**Gegebener Textauszug:**
#####

Bild: Saint Domingue Haiti 1803
Man … legt es wie einen Keim des Fluches … in den Boden; dann nährt es
sich, breitet sich unbehindert aus und wächst auf natürliche Weise mit der
Gesellschaft selbst, die es empfangen hat: dieses Übel ist die Sklaverei.“
Was Alexis de Tocqueville in seiner Analyse „Über die Demokratie in
Amerika“ (1835) zu den Wurzeln der Schreckensherrschaft formuliert hatte,
reichte weit über die USA hinaus und beweist, wie kritisch sie im 19.
Jahrhundert gesehen wurde.
Nur seltsam, dass der französische Gesandte kein Wort über die Situation in
den französischen Kolonien verloren hat – auch dorthin wurden Schwarze
Menschen massenhaft verschleppt und versklavt.
Unter den Aufrührern der [1][Französischen Revolution] in Paris 1789 gab es
Stimmen, die die grausame Praxis der Sklaverei aus humanitären Gründen
abschaffen wollten. Nur wurde in der Debatte keine Einigkeit erzielt, zu
viel Profit durch die grausame Praxis erwirtschaftet. Die brutale
Ausbeutung wurde rassistisch begründet: Schwarze, so stand in einer in
jenem Revolutionsjahr 1789 in Paris publizierten Denkschrift, seien
„ungerechte, grausame, barbarische Halbmenschen, verräterische,
heimtückische Diebe … faule, unsaubere Furien und Feiglinge“.
## Hoher Profit
500.000 Sklav:innen lebten auf Haiti. Allein zwei Drittel des
französischen Überseehandels des Profits erwirtschaftete diese
Überseekolonie. Auch dort galt der bereits 1685 in Kraft getretene „Code
Noir“, ein Dekret des französischen Königs, das [2][Sklaverei] faktisch
begründete und die Unterdrückung Schwarzer Menschen qua göttlicher Ordnung
rechtfertigte: „Alle Eigentumsgesetze sind nur gerecht, wenn sie von der
Meinung derer getragen werden, die als Eigentümer an ihnen interessiert
sind“, hieß es in einem Text eines haitianischen Plantagenbesitzers, der
damals zirkulierte.
Widerstand gegen die Sklaverei war immer Teil dieser Geschichte der
Ungerechtigkeit. Nur in der französischsprachigen Karibik überwanden
Sklav:innen das Joch ihrer Unterdrückung von selbst und zwar auf Haiti.
Bereits um 1720 flohen Tausende Sklav:innen, sogenannte Maroons, von den
Plantagen in die Berge der Insel und stifteten in der Folge immer wieder
andere dazu an, es ihnen gleichzutun.

#####

**Untersuchte Daten:**
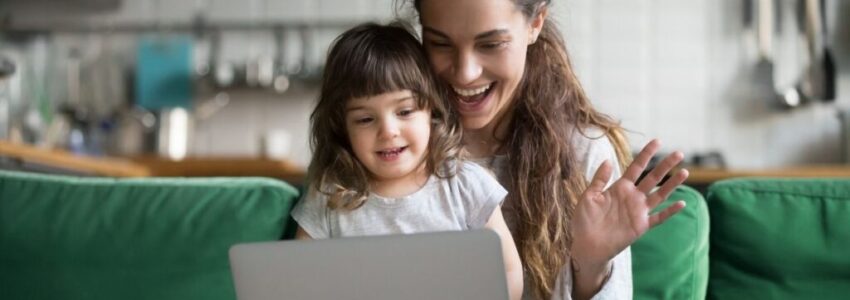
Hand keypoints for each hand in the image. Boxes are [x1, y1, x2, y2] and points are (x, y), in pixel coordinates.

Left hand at [571, 139, 688, 268]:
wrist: (586, 245)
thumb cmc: (584, 220)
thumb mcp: (589, 196)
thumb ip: (599, 179)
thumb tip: (608, 160)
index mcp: (620, 188)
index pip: (636, 167)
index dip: (646, 154)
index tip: (657, 141)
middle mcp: (632, 197)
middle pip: (652, 178)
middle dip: (665, 166)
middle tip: (679, 153)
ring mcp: (638, 211)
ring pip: (660, 195)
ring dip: (672, 185)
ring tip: (684, 172)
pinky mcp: (641, 226)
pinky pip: (659, 218)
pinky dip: (670, 211)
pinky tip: (681, 203)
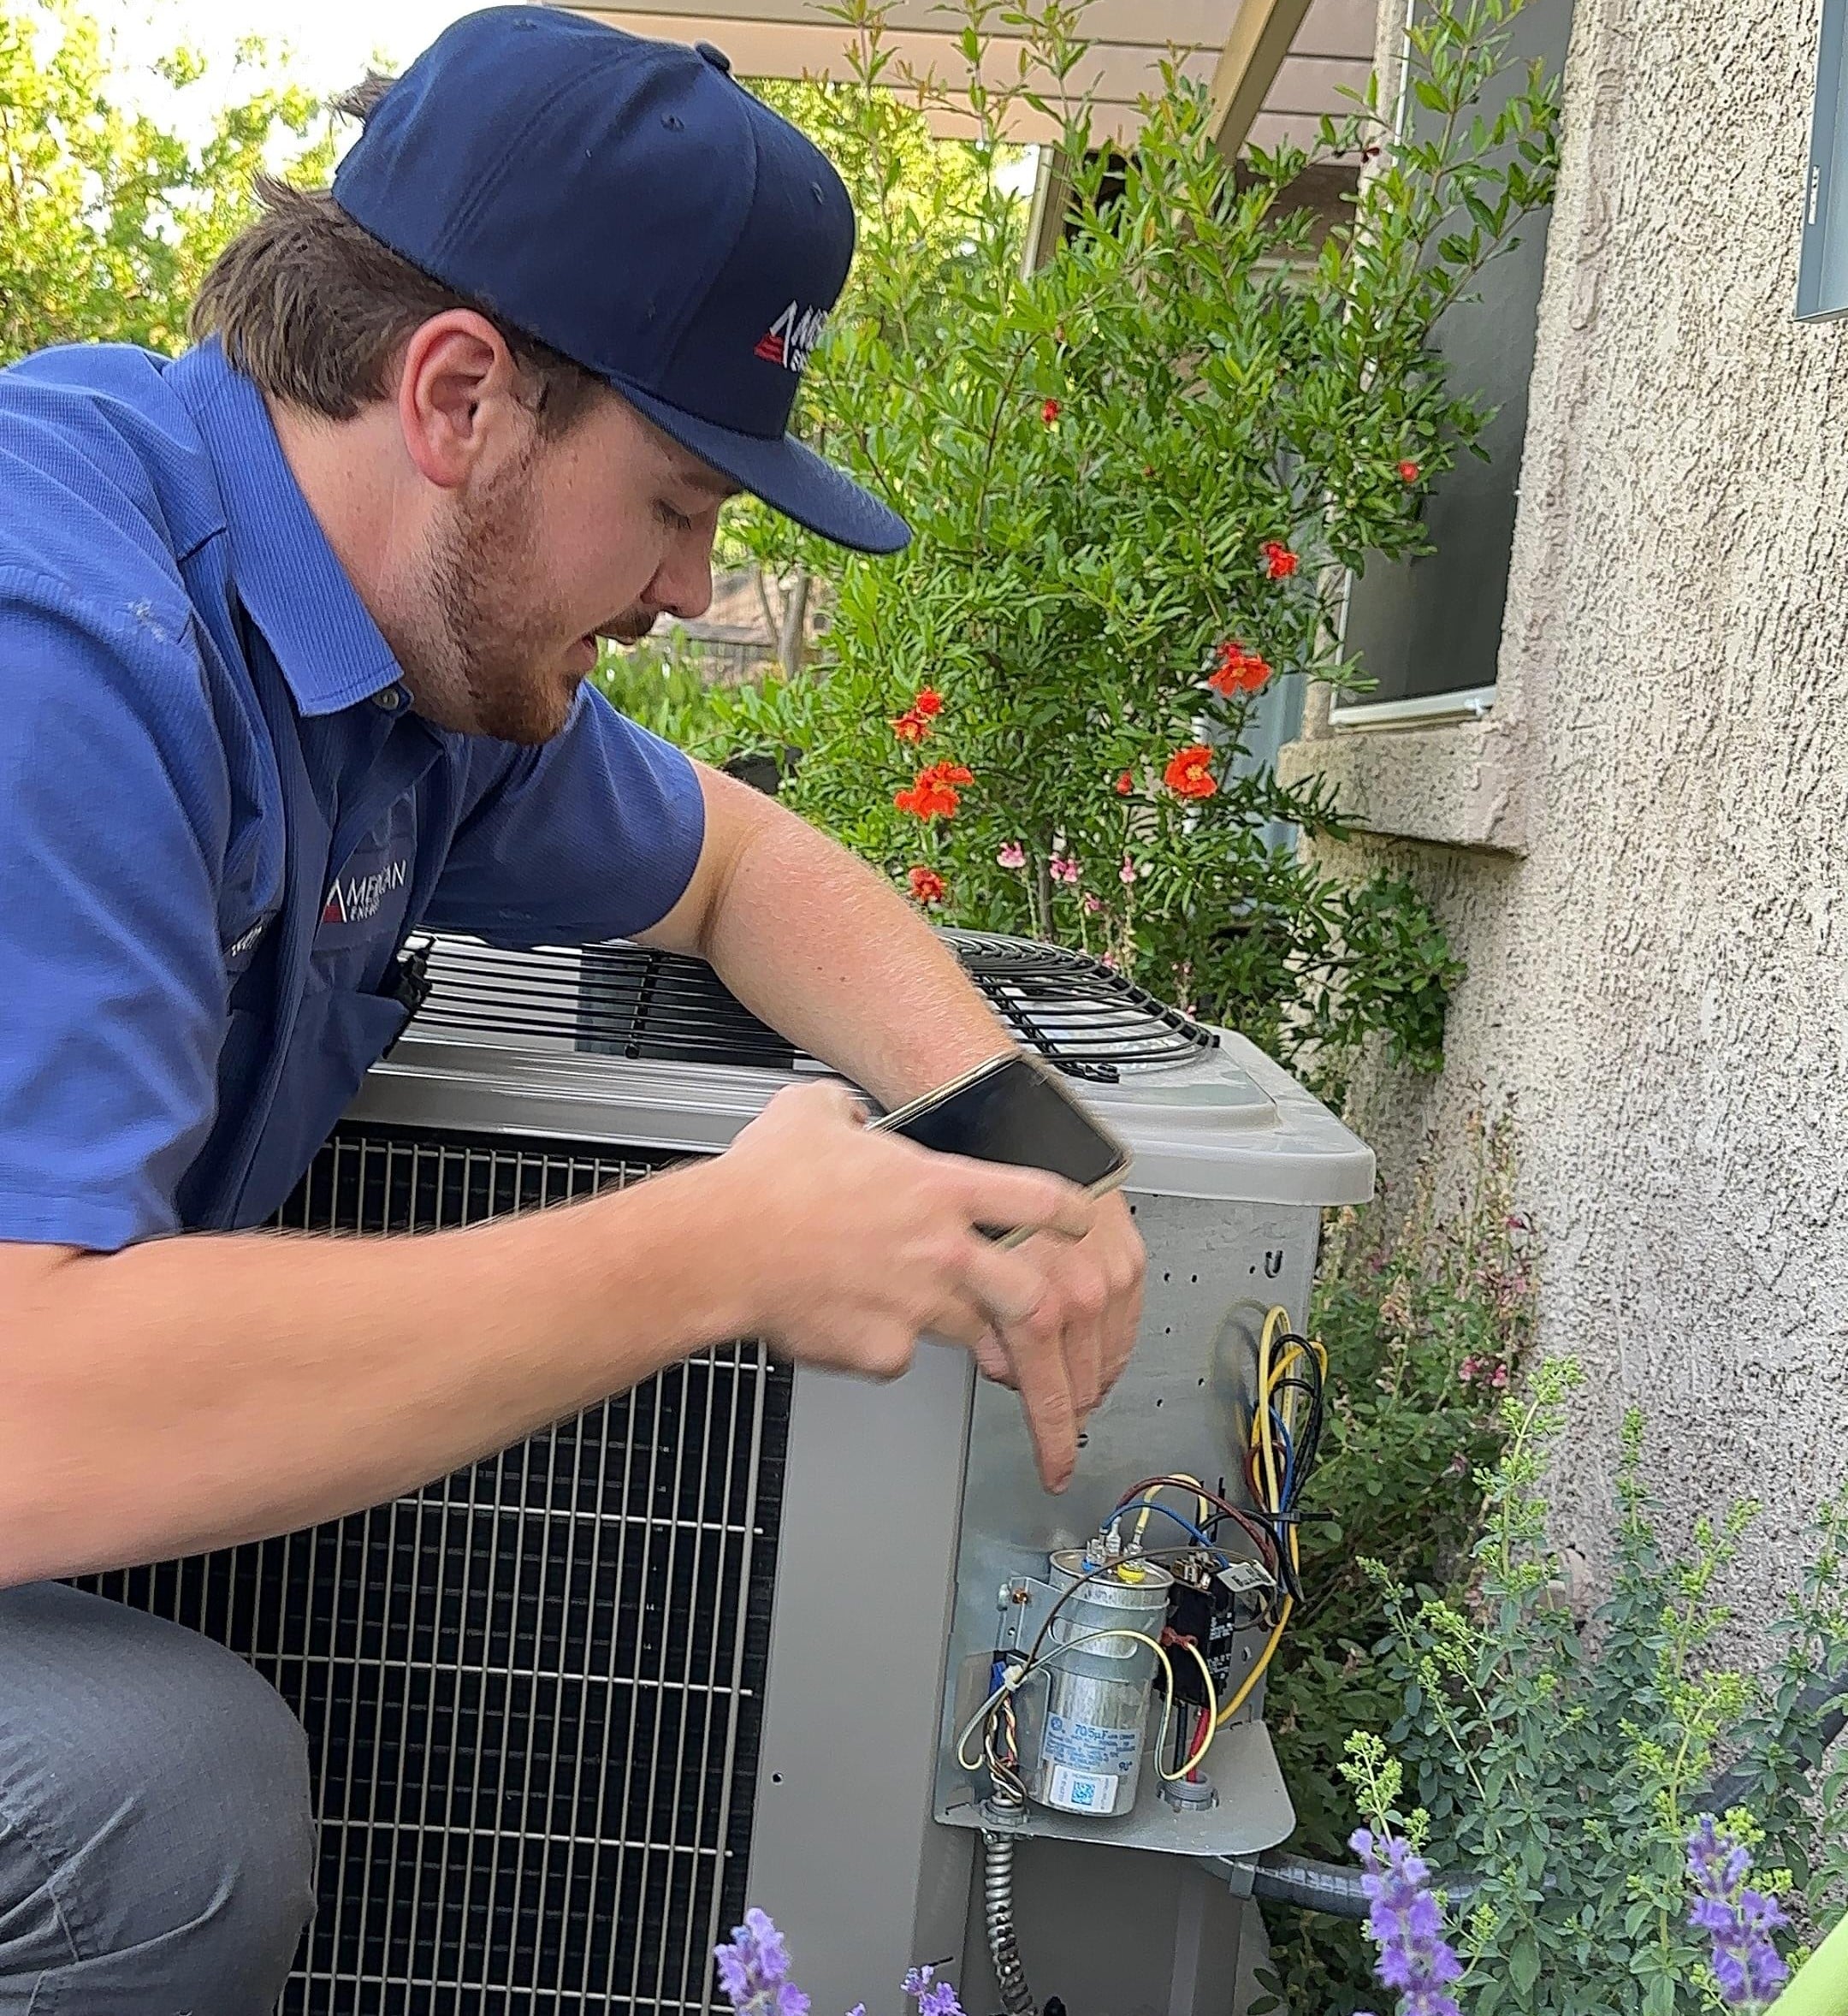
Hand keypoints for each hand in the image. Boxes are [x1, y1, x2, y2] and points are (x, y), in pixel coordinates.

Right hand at [699, 1082, 1104, 1487]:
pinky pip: (901, 1357)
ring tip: (926, 1313)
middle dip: (1040, 1307)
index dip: (1072, 1212)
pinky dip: (886, 1349)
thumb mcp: (810, 1111)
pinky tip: (854, 1326)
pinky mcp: (884, 1352)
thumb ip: (843, 1109)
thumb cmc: (763, 1185)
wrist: (721, 1248)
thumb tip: (844, 1112)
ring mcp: (918, 1306)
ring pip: (970, 1331)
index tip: (1082, 1222)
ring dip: (959, 1328)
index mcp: (938, 1189)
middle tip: (1034, 1311)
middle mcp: (941, 1250)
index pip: (1038, 1199)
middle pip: (1031, 1291)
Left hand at [967, 1190, 1146, 1469]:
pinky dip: (1106, 1337)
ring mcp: (1113, 1273)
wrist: (1006, 1125)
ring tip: (1060, 1374)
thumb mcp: (956, 1275)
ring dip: (1086, 1373)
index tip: (1054, 1470)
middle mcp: (1085, 1294)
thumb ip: (983, 1333)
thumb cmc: (972, 1189)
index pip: (1053, 1400)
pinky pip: (1126, 1320)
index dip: (1053, 1445)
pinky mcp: (1129, 1252)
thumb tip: (1001, 1366)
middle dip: (1064, 1406)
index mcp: (1041, 1309)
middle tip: (1049, 1419)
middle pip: (1084, 1385)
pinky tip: (1083, 1336)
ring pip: (1109, 1357)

#####

**Fragen zum Material:**
a - Gib aus dem Textauszug über die Sklaverei den Abschnitt wortgetreu wieder, der mit den Worten „Bereits um 1720“ beginnt und mit „es ihnen gleichzutun.“ endet.
b - In welchem Jahr trat der „Code Noir“ laut dem Textauszug über die Sklaverei in Kraft?
Das Material spielt hierfür keine Rolle.

**Lösungen je Aufgabe:**
a -
Bereits um 1720 flohen Tausende Sklav:innen, sogenannte Maroons, von den
Plantagen in die Berge der Insel und stifteten in der Folge immer wieder
andere dazu an, es ihnen gleichzutun.

b - 1685